● **TASK REQUIREMENTS**
The entries contain pictures, which should not appear in the copy; everything else must be reproduced exactly.

-- DATA SECTION follows --

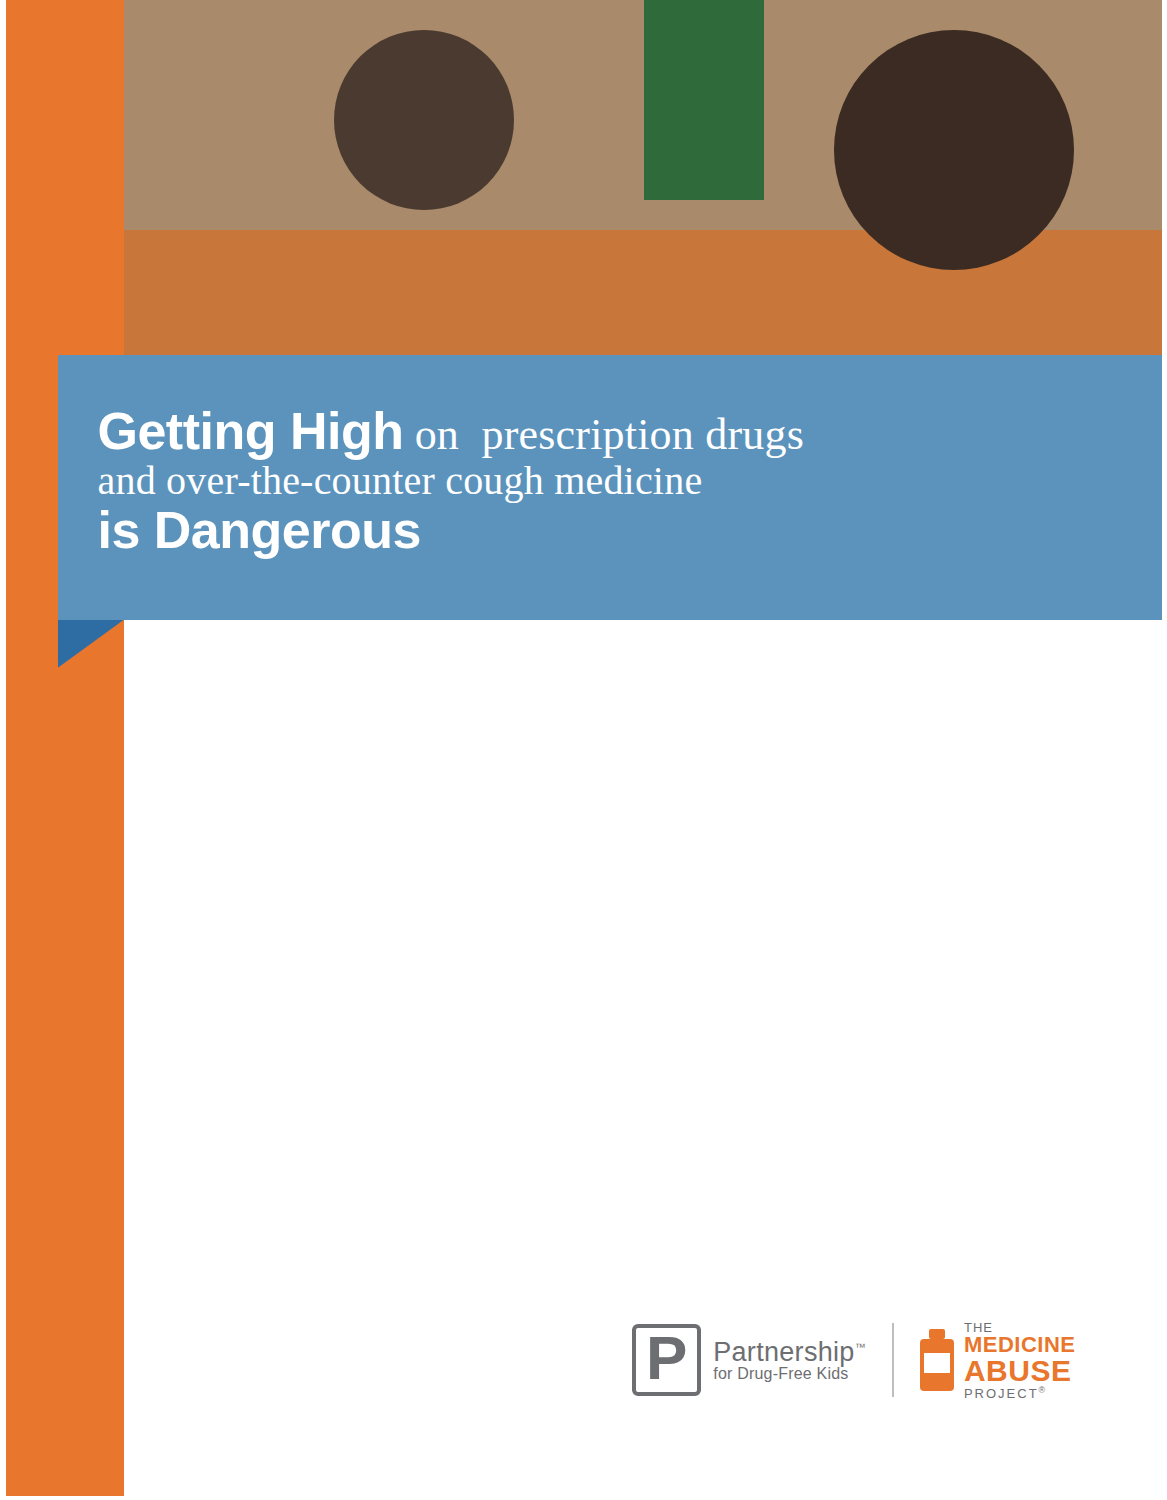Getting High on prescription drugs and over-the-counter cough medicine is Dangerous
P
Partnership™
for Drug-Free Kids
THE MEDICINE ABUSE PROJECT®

-- DATA SECTION concluded --

● **ANSWER BELOW**
Getting High on prescription drugs and over-the-counter cough medicine is Dangerous
P
Partnership™
for Drug-Free Kids
THE MEDICINE ABUSE PROJECT®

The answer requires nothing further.